Goal – Copy every line in the records below that contains the string "text". Uppercase and lowercase must match.

Records for the exercise –
■ ■ ■ ■

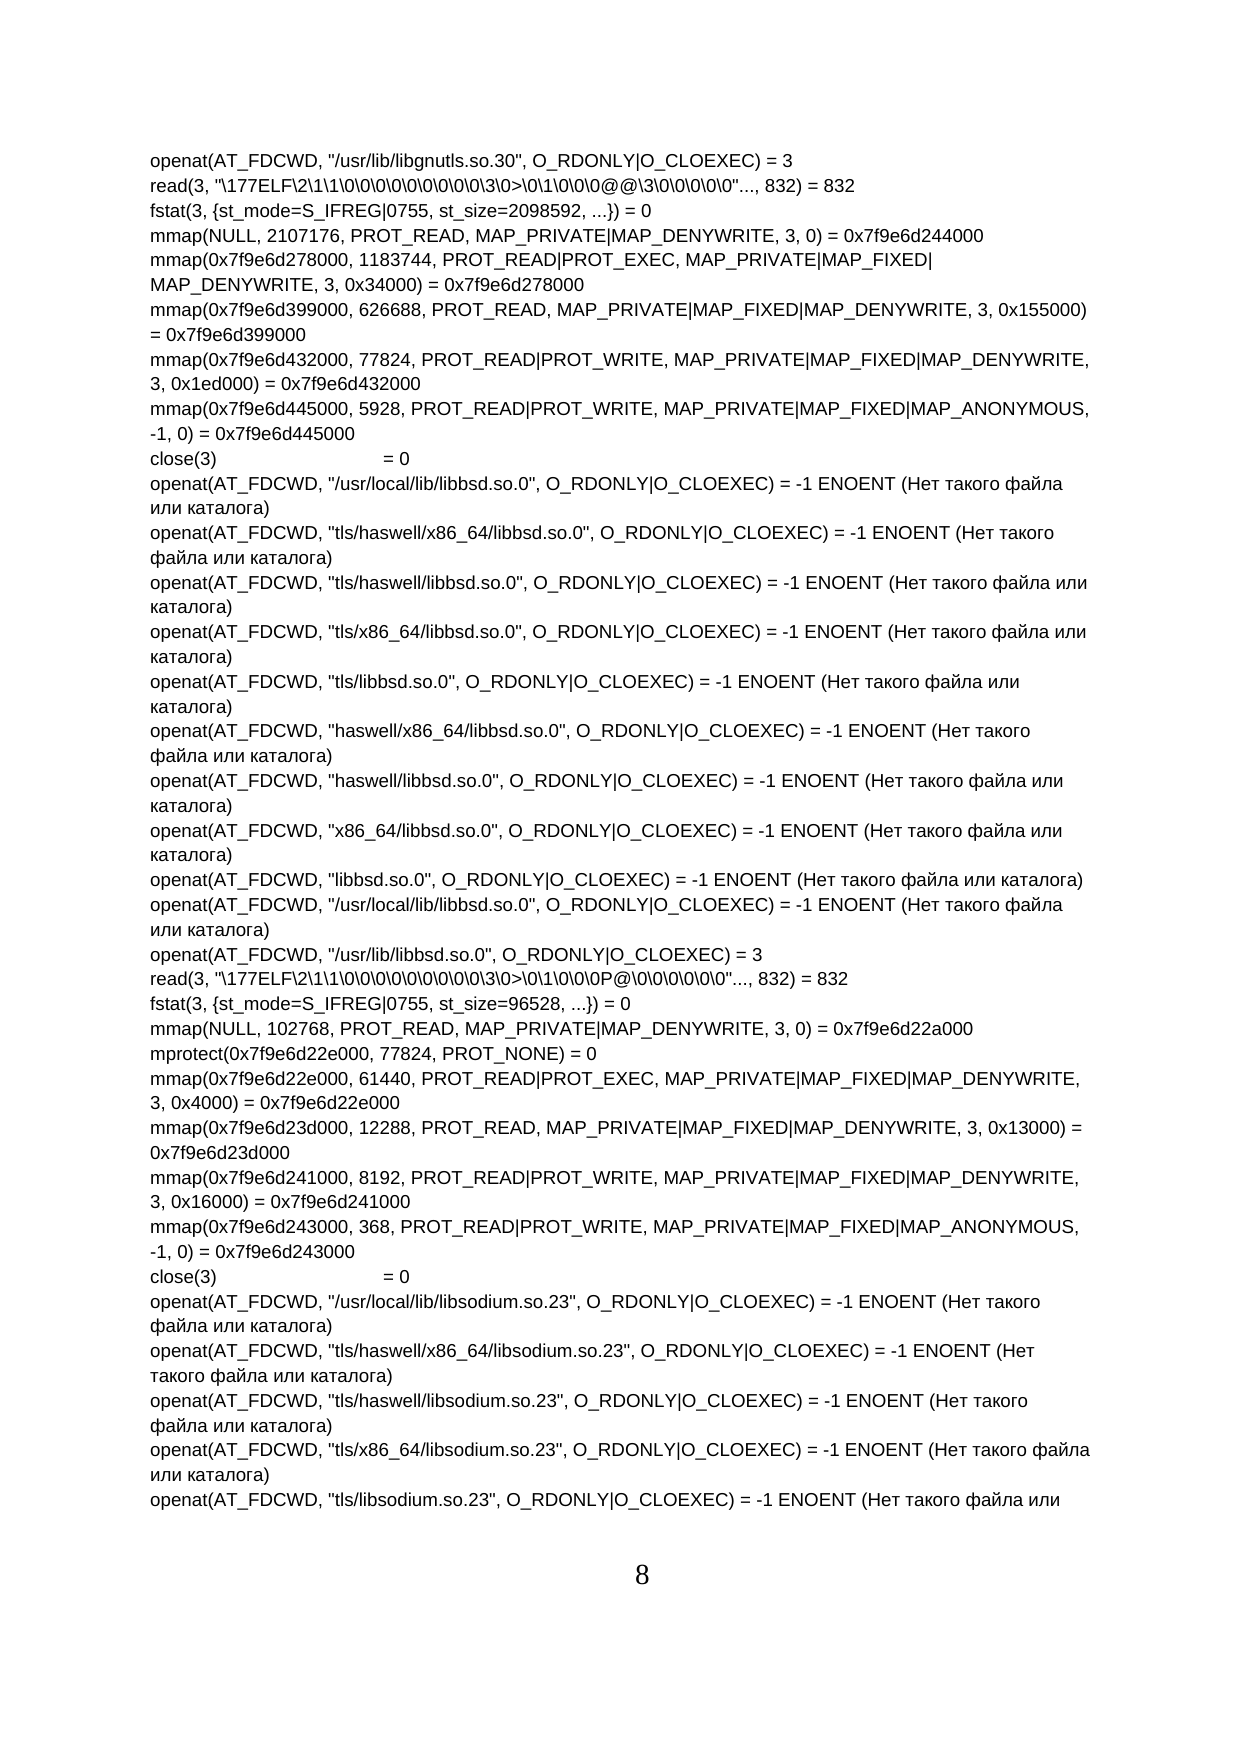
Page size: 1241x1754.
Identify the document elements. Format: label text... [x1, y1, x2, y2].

■ ■ ■ ■

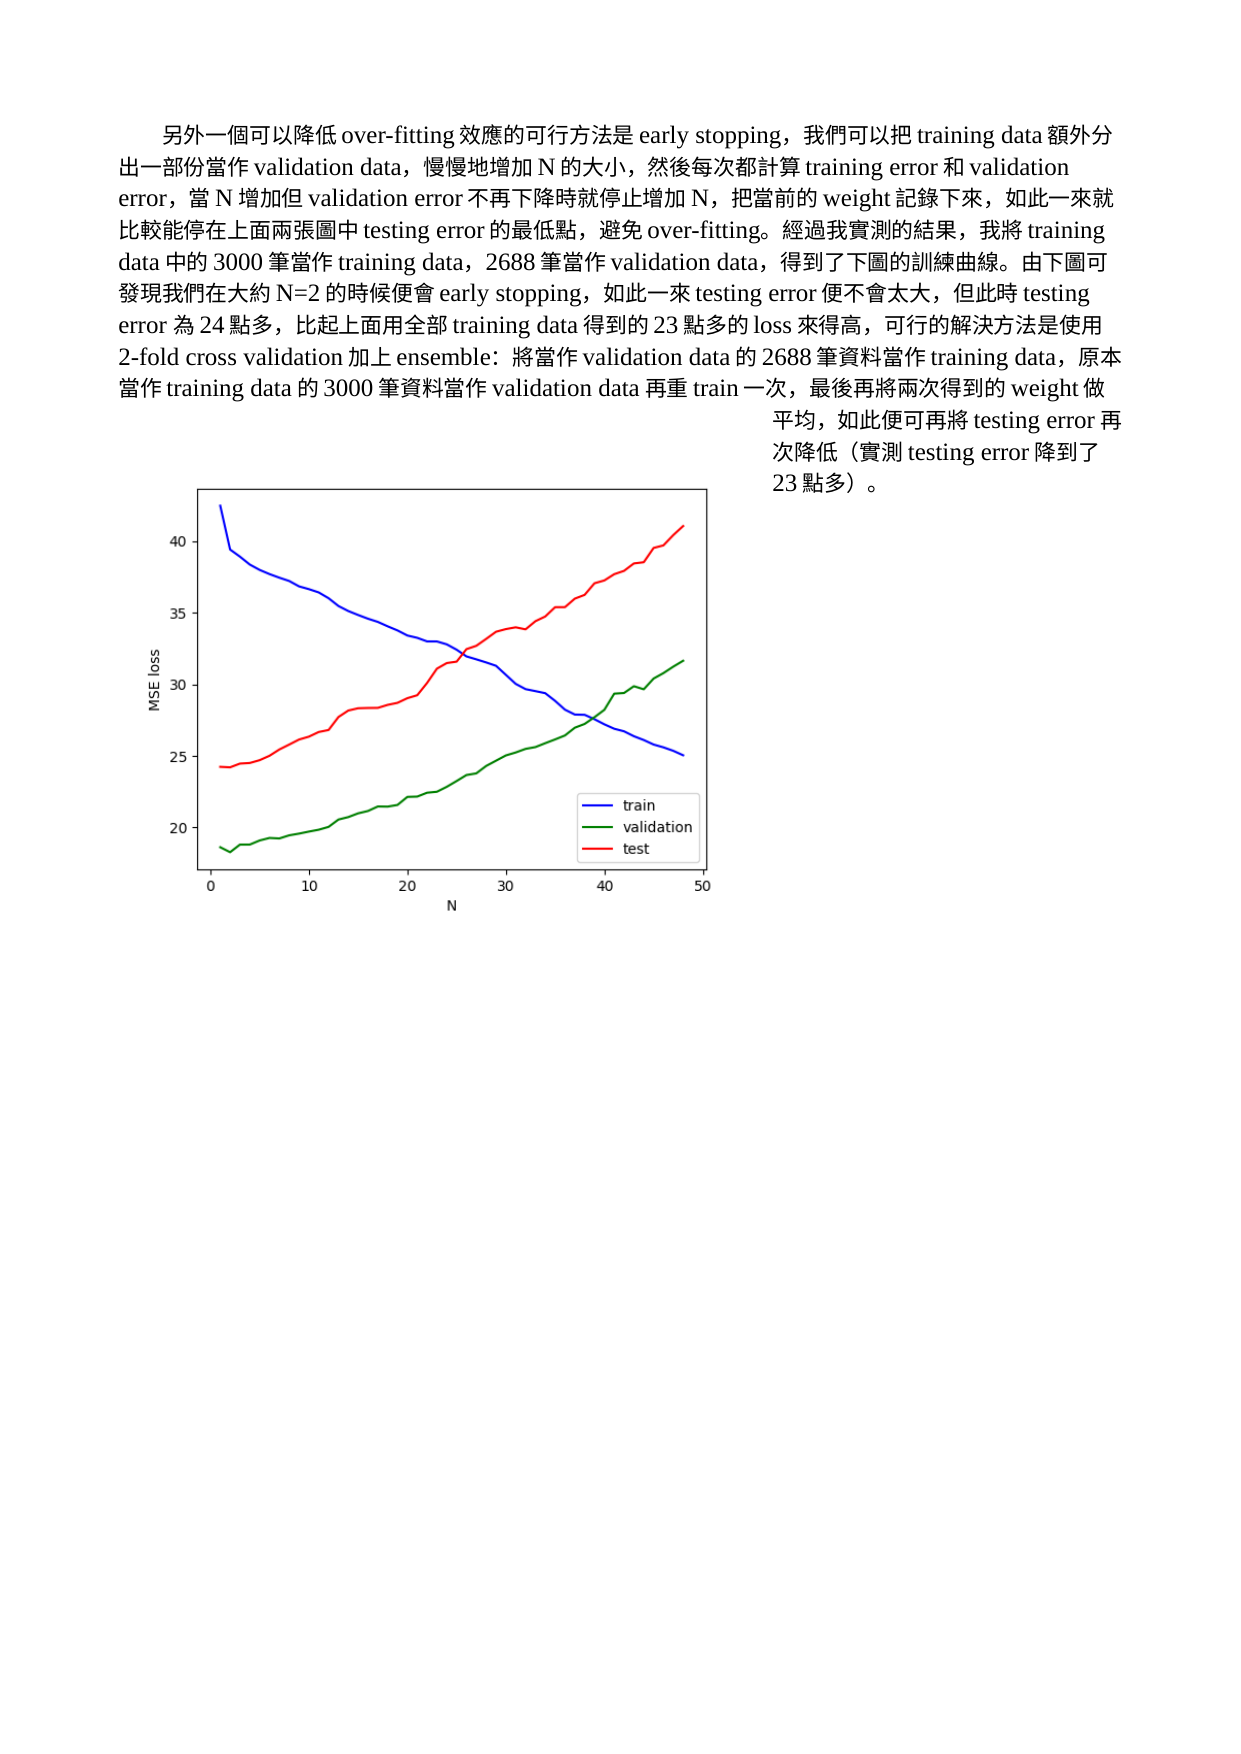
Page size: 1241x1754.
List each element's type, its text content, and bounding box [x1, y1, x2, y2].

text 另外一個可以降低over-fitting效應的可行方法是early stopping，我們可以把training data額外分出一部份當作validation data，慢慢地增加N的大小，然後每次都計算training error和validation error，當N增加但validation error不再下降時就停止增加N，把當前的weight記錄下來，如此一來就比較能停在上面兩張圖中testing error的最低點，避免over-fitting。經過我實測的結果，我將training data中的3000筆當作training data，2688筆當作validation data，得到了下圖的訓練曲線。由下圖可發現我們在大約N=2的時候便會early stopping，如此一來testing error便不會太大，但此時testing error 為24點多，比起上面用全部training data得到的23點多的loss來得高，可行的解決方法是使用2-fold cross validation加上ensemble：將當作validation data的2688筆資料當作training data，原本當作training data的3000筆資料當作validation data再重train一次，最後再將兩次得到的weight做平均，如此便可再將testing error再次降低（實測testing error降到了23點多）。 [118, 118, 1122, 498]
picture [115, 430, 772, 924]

■ ■ ■ ■

Written response –
Identify the document elements. Format: label text... [x1, y1, x2, y2].
List each element's type, its text content, and bounding box [x1, y1, x2, y2].
text 另外一個可以降低over-fitting效應的可行方法是early stopping，我們可以把training data額外分出一部份當作validation data，慢慢地增加N的大小，然後每次都計算training error和validation error，當N增加但validation error不再下降時就停止增加N，把當前的weight記錄下來，如此一來就比較能停在上面兩張圖中testing error的最低點，避免over-fitting。經過我實測的結果，我將training data中的3000筆當作training data，2688筆當作validation data，得到了下圖的訓練曲線。由下圖可發現我們在大約N=2的時候便會early stopping，如此一來testing error便不會太大，但此時testing error 為24點多，比起上面用全部training data得到的23點多的loss來得高，可行的解決方法是使用2-fold cross validation加上ensemble：將當作validation data的2688筆資料當作training data，原本當作training data的3000筆資料當作validation data再重train一次，最後再將兩次得到的weight做平均，如此便可再將testing error再次降低（實測testing error降到了23點多）。 [118, 118, 1122, 498]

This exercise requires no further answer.